:: Instrucciones de trabajo ::
Transcribe literalmente, por favor, el fragmento de la crítica de Los fantasmas de Goya que comienza en las palabras que contienen "Pero el peor" y termina después de "confección de grabados.".

:: Fragmento citado ::
-=-=-

Autor crítica:
RICARDO ALDARONDO
Al ver Los fantasmas de Goya vuelve constantemente a la mente El puente de San Luis Rey. Es el mismo caso. Una producción generosa en dinero y medios, con un reparto internacional cargado de nombres, con tema hispánico e histórico, rodada en España, pero hablada en inglés. En ambas películas coinciden dos de los productores, Denise ODell y Mark Albela, y algunos excelentes profesionales, como la diseñadora de vestuario Yvonne Blake y el director de fotografía Javier Aguirresarobe.
De nuevo, sobre el papel todo es atractivo. Pero, de nuevo, sobre la pantalla, todo aparece como un despropósito sin orden ni concierto, y sin la profesionalidad y el talento que siempre ha demostrado, de un modo u otro, el director Milos Forman. Así que sólo cabe preguntarse el porqué sin encontrar respuesta. Un guión nada interesante puede tener la culpa, pero no toda, teniendo en cuenta que es del en un tiempo venerado Jean-Claude Carrière que escribió para Buñuel, y del propio Forman, y que ambos ya colaboraron hace 35 años en Taking Off. Tampoco es posible explicarse que Javier Bardem esté tan rematadamente mal, en el peor papel de su vida, desde luego de la pasada, y muy probablemente de la futura, ayudado por un autodoblaje de risa y un cambio de personalidad a mitad de película que no se sostiene por ningún lado. A Natalie Portman tampoco le han hecho un favor: después de ser rapada en V de Vendetta, aquí es enseguida apaleada y deformada para toda la película, y sólo puede poner caras de desmedido dolor.
Pero el peor favor se lo han hecho a Goya, cuya personalidad y pintura se suponían protagonistas en una película en que en realidad se queda en secundario observador, inerte y timorato, de una historia de folletín que ni siquiera tiene los atractivos de ese género, la vertiginosa sucesión de acontecimientos y romances. Al final de la película se canta la canción de El pelele. No va dedicada a Goya, pero él como personaje y artista es el más perjudicado en este desfile de muñecos sin vida. Ah, hay una secuencia muy bonita: la confección de grabados.

-=-=-

Datos almacenados:
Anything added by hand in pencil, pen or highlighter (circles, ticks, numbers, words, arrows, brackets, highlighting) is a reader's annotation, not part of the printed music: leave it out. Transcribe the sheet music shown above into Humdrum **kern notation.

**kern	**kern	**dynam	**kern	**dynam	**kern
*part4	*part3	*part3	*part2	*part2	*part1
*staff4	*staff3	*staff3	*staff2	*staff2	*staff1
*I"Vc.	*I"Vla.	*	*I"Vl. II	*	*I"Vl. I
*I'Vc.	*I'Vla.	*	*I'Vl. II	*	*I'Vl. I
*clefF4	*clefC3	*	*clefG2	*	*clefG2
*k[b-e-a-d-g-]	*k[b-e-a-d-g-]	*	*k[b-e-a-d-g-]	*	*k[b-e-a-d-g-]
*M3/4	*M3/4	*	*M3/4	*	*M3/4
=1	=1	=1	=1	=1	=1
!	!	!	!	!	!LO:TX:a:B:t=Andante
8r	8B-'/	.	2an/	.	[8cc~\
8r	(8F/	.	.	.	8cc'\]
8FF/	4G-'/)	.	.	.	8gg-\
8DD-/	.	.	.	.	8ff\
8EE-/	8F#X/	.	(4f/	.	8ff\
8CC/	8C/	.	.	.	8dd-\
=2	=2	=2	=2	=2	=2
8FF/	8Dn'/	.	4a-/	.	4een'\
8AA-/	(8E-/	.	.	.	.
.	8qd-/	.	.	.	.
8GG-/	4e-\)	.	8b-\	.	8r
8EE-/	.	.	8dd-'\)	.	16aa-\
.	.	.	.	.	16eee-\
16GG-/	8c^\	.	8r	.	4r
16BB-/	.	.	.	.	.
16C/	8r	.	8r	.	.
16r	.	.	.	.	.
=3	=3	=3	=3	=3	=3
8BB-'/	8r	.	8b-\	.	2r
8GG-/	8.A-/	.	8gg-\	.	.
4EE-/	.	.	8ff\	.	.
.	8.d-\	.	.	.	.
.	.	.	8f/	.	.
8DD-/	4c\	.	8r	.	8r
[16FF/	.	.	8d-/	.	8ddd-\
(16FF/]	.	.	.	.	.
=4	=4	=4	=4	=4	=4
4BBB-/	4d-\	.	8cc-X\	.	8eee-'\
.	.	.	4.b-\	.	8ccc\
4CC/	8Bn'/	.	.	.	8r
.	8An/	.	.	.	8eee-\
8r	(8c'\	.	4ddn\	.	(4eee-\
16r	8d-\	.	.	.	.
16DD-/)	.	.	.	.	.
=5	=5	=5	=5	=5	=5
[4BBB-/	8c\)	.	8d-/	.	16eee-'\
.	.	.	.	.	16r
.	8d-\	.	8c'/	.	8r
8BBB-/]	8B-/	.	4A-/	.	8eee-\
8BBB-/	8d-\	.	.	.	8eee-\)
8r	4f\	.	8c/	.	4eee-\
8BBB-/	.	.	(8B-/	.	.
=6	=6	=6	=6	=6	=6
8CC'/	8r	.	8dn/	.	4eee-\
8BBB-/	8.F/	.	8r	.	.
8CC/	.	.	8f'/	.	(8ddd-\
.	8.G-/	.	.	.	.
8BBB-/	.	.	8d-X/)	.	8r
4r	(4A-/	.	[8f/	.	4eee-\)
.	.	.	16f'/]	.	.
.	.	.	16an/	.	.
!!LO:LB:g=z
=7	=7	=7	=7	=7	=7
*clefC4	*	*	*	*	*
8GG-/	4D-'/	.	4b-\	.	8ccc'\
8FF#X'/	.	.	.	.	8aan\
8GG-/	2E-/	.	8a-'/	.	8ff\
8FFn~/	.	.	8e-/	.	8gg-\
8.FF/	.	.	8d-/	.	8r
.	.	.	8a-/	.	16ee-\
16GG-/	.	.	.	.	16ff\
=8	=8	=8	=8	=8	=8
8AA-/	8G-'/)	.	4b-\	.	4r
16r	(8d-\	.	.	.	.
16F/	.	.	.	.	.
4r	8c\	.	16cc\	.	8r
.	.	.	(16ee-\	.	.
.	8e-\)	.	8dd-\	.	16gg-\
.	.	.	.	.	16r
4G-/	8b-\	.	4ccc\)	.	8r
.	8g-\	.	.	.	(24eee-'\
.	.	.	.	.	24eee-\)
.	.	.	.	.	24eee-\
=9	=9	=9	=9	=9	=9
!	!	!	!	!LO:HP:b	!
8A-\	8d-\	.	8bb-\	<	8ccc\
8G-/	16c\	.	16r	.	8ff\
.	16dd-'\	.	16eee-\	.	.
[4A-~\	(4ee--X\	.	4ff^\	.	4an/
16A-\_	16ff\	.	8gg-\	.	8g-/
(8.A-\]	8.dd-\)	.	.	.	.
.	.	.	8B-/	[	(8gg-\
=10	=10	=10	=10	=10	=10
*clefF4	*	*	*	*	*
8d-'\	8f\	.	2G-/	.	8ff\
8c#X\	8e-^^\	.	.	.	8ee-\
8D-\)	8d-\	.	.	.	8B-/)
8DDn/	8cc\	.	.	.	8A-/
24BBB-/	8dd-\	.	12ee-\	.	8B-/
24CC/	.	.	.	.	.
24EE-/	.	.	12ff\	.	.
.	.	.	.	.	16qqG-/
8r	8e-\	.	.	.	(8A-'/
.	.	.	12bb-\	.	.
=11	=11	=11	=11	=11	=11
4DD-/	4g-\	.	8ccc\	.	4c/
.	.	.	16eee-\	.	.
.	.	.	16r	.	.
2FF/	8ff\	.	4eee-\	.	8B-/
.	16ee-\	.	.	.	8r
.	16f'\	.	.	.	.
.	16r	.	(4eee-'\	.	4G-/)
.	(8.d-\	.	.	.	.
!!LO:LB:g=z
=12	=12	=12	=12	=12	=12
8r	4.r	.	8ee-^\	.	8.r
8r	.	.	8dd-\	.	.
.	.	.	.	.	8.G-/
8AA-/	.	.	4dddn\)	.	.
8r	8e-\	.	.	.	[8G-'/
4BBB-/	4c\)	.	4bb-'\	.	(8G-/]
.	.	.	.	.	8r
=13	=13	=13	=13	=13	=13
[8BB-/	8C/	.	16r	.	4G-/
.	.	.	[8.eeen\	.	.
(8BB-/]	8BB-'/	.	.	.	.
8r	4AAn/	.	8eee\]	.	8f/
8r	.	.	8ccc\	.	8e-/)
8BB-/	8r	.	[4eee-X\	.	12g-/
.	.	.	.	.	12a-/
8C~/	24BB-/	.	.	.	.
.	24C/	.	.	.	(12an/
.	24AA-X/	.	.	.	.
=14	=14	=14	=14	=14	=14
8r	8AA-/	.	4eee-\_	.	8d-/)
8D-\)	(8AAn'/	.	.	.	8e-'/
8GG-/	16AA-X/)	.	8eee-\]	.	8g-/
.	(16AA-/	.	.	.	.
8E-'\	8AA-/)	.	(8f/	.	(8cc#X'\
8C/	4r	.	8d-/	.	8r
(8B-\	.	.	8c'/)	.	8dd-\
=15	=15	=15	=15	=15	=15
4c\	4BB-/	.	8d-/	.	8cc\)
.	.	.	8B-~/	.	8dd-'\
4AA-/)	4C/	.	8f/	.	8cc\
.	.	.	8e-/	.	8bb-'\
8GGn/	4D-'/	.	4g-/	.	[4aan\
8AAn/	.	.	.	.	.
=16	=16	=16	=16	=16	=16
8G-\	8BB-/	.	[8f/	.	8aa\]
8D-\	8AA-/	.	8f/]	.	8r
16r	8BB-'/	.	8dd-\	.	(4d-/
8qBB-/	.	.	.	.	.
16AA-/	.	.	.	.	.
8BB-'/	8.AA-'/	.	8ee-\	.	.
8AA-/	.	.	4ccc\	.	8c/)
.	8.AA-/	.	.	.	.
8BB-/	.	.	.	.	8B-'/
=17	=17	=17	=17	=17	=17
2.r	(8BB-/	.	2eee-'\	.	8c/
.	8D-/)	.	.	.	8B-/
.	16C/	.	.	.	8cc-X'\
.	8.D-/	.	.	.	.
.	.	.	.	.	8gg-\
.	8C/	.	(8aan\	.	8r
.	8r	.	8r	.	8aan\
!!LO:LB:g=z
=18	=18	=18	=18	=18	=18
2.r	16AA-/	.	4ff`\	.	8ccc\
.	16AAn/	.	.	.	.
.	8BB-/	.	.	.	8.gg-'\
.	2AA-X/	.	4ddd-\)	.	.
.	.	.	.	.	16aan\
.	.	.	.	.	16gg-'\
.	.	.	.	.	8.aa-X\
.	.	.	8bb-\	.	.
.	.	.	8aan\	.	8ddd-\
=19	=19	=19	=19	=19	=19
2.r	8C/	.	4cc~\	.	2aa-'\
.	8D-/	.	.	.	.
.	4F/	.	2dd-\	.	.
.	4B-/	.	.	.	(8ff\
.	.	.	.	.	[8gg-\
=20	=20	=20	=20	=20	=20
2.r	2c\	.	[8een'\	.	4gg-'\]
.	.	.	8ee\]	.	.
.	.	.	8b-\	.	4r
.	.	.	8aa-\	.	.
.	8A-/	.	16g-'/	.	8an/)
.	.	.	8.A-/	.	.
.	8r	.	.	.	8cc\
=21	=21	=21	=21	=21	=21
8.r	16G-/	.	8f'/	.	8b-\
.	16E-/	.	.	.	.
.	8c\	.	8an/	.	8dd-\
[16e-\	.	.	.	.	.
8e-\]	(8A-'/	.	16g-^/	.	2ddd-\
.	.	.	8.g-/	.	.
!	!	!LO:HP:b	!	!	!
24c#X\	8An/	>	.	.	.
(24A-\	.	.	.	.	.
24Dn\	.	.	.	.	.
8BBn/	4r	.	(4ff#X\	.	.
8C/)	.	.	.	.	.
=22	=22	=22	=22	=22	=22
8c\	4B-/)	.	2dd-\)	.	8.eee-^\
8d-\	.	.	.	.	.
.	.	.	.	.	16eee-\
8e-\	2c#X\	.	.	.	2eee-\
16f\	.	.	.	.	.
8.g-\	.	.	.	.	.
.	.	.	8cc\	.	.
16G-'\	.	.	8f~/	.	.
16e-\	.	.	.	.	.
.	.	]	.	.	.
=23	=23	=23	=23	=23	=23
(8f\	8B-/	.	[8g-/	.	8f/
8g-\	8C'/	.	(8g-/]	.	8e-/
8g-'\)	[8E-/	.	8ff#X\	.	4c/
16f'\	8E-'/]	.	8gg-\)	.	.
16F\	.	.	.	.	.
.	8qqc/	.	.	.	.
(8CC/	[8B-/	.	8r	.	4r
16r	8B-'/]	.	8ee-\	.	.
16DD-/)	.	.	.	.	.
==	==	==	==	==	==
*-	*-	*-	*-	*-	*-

-=-=-

:: Ejercicio resuelto ::
Pero el peor favor se lo han hecho a Goya, cuya personalidad y pintura se suponían protagonistas en una película en que en realidad se queda en secundario observador, inerte y timorato, de una historia de folletín que ni siquiera tiene los atractivos de ese género, la vertiginosa sucesión de acontecimientos y romances. Al final de la película se canta la canción de El pelele. No va dedicada a Goya, pero él como personaje y artista es el más perjudicado en este desfile de muñecos sin vida. Ah, hay una secuencia muy bonita: la confección de grabados.